Nathan Gianneschi and colleagues have developed a new drug-delivery system that disguises chemotherapeutics as fat in order to penetrate and destroy tumors.

“It’s like a Trojan horse,” said Gianneschi, an SQI faculty member who led the research. “It looks like a nice little fatty acid, so the tumor’s receptors see it and invite it in. Then the drug starts getting metabolized and kills the tumor cells.”nathan-gianneschi-portrait.jpg

The researchers engineered the targeting system by creating a long-chain fatty acid with binding sites on each end, able to attach to drugs.

In the study, the system carried an FDA-approved chemotherapy drug, paclitaxel, into tumors in a small animal model. The drug completely eliminated the tumors in bone, pancreatic and colon cancer.

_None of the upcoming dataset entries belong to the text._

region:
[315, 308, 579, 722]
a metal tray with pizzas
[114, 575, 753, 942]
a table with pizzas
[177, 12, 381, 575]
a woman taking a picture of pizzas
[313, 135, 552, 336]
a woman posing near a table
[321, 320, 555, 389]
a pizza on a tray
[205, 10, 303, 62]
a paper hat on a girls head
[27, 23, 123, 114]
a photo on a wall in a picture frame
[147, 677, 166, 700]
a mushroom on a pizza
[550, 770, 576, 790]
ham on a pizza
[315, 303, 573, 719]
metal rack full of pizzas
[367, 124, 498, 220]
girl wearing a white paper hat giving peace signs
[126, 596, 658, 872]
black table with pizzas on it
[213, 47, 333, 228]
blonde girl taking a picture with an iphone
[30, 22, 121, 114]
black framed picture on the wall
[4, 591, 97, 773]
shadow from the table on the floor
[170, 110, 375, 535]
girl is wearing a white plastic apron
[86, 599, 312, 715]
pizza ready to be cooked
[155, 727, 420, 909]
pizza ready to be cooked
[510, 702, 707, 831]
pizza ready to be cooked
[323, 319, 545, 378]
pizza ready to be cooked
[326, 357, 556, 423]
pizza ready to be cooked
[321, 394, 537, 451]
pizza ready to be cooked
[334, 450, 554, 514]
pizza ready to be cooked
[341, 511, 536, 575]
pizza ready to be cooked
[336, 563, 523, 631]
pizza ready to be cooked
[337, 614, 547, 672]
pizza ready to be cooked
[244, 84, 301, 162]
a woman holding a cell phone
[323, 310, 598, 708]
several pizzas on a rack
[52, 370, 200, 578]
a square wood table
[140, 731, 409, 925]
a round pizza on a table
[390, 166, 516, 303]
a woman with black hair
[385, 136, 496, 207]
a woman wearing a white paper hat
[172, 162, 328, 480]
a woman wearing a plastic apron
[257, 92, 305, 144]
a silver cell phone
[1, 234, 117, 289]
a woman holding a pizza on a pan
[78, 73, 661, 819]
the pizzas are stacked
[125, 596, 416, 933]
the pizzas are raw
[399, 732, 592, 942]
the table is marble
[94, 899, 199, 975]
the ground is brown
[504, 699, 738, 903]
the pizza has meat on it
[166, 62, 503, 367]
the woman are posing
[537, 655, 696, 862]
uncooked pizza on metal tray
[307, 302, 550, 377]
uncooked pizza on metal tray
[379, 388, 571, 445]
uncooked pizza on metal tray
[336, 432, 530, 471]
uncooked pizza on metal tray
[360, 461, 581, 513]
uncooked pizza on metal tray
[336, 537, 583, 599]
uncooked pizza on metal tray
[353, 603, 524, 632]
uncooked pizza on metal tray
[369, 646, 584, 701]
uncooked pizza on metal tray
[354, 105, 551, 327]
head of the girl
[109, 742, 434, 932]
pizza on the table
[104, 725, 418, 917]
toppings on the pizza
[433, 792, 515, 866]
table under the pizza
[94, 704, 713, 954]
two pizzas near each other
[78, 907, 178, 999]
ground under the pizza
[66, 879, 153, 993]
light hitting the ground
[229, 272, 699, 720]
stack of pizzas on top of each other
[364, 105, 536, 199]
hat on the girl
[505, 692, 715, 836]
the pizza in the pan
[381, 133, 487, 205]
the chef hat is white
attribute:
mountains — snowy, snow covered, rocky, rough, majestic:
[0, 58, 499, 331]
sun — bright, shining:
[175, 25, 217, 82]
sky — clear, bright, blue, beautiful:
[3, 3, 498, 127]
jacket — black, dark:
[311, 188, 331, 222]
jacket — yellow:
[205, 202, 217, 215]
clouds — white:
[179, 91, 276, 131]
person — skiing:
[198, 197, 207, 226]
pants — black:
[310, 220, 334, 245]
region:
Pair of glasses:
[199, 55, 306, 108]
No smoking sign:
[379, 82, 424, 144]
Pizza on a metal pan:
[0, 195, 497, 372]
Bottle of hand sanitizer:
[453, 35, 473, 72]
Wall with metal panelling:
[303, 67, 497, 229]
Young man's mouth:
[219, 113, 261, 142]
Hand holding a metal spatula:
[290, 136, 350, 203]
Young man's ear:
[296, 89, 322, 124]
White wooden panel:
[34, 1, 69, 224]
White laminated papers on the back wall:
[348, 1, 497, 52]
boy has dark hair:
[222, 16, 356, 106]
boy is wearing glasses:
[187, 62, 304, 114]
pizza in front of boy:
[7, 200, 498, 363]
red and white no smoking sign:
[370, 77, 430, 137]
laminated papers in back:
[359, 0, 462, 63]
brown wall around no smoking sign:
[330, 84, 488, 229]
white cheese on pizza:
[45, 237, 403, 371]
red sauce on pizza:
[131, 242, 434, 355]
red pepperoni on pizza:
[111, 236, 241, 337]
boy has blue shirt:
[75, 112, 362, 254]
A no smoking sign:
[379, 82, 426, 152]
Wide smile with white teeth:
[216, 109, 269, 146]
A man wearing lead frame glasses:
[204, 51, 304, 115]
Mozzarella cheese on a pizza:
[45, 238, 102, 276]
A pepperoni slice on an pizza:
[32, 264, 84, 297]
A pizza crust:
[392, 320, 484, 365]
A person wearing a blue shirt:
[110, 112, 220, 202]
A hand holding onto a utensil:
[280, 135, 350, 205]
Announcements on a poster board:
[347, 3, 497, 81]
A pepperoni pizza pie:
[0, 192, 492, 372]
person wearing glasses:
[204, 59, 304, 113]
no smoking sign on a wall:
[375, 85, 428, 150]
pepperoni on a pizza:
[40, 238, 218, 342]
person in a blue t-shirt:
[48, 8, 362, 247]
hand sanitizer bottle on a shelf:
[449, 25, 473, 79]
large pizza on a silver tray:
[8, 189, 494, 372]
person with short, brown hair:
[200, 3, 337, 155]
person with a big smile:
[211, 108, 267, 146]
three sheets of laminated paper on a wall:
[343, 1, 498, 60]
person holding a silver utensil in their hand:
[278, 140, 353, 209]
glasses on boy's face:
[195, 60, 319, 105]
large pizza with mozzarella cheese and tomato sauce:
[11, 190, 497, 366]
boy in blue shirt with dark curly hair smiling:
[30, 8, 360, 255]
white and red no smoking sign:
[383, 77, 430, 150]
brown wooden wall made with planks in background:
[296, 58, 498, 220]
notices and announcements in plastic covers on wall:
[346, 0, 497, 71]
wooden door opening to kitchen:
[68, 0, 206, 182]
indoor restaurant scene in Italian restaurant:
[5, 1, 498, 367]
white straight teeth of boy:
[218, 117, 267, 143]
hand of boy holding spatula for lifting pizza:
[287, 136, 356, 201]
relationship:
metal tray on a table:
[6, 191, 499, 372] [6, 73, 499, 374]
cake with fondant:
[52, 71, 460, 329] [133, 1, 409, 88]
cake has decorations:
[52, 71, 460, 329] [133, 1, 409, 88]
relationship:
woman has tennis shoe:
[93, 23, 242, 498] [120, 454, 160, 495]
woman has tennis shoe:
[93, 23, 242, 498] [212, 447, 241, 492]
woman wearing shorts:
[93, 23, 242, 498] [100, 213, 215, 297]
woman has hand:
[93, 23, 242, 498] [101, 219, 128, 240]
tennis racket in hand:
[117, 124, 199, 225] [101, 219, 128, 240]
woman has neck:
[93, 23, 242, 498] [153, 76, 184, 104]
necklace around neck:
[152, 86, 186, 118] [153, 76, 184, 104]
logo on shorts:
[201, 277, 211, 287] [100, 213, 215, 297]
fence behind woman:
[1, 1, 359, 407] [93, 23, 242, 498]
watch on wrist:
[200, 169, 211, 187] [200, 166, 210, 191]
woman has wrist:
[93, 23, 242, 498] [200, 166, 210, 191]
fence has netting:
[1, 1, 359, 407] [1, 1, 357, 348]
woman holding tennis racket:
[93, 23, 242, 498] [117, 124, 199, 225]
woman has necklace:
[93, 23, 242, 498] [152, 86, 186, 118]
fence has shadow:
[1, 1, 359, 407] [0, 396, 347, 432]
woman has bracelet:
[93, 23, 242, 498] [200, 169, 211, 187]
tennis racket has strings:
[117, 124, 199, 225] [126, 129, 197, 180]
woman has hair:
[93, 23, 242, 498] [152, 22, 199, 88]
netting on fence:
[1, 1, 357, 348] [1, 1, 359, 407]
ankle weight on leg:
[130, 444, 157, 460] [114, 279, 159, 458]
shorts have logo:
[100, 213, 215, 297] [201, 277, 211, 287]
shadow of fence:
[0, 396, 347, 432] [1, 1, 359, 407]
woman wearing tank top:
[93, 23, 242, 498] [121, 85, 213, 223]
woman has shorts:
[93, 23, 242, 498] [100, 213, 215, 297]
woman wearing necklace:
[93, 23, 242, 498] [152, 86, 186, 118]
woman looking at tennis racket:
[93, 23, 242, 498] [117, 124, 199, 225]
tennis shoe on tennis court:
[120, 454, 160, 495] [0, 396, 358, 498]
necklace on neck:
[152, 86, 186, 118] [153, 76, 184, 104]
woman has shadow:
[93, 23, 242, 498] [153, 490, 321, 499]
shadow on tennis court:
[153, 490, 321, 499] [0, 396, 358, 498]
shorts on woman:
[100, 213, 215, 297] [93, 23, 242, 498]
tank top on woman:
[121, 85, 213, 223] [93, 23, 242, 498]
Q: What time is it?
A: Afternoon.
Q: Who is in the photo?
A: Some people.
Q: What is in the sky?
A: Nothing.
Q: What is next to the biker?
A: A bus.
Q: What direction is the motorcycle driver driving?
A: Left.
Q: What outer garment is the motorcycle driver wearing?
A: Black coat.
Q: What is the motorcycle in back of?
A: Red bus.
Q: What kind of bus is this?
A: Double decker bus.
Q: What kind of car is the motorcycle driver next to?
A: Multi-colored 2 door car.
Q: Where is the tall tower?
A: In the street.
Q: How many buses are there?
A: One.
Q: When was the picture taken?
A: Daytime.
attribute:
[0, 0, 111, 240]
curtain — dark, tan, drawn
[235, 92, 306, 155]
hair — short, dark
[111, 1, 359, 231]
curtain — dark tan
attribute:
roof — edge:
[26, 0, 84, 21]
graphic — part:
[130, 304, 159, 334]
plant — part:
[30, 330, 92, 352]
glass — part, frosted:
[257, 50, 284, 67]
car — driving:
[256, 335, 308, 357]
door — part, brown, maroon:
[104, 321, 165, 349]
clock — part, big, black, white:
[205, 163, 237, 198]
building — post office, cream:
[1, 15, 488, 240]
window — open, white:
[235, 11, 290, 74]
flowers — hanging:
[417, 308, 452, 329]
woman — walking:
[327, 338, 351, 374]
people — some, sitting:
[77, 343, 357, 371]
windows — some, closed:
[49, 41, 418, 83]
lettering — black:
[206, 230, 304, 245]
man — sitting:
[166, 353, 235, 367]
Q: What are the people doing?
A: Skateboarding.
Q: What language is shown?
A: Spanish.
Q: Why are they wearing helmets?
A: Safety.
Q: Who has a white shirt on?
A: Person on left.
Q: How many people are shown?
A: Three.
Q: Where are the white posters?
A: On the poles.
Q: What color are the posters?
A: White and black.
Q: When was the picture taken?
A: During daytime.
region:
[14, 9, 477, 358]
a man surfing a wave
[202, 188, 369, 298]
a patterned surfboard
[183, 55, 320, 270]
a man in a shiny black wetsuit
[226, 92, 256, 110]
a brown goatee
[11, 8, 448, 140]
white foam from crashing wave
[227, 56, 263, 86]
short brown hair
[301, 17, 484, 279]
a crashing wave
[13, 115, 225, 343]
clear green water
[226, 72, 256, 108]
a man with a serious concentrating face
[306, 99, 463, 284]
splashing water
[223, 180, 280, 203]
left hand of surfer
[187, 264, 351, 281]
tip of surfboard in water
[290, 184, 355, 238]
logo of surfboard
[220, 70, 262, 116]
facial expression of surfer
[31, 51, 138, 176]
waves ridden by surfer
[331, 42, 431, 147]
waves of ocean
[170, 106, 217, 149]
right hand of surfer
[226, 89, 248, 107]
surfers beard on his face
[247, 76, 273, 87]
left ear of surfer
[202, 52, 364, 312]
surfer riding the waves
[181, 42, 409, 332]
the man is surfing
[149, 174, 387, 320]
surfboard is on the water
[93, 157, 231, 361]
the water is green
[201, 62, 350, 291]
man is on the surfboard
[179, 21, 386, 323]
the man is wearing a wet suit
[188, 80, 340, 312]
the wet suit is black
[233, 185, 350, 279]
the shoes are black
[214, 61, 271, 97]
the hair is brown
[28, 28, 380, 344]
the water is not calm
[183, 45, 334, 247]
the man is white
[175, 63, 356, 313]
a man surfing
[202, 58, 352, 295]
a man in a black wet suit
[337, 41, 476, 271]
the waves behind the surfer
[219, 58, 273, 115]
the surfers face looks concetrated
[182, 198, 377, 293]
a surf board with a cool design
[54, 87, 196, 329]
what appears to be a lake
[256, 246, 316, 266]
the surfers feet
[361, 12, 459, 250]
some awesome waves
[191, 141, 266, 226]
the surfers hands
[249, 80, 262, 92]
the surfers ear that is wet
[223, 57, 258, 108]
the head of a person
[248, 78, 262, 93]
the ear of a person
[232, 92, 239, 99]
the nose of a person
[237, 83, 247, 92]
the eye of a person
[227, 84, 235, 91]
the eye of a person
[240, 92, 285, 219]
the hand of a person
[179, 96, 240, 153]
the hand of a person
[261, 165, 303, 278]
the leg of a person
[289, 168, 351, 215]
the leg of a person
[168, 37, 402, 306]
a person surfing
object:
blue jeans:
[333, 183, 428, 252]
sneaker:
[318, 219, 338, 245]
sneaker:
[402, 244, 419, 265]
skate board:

Gianneschi and coauthors also found they were able to deliver 20 times the dose of paclitaxel with their system compared to two other paclitaxel-based drugs. Even with the higher quantity, the drug in the new system was 17 times safer.

“Commonly used small-molecule drugs get into tumors — and other cells,” Gianneschi said in a Northwestern University press release. “They are toxic to tumors but also to humans. Hence, in general, these drugs have horrible side effects. Our goal is to increase the amount that gets into a tumor versus into other cells and tissues. That allows us to dose at much higher quantities without side effects, which kills the tumors faster.”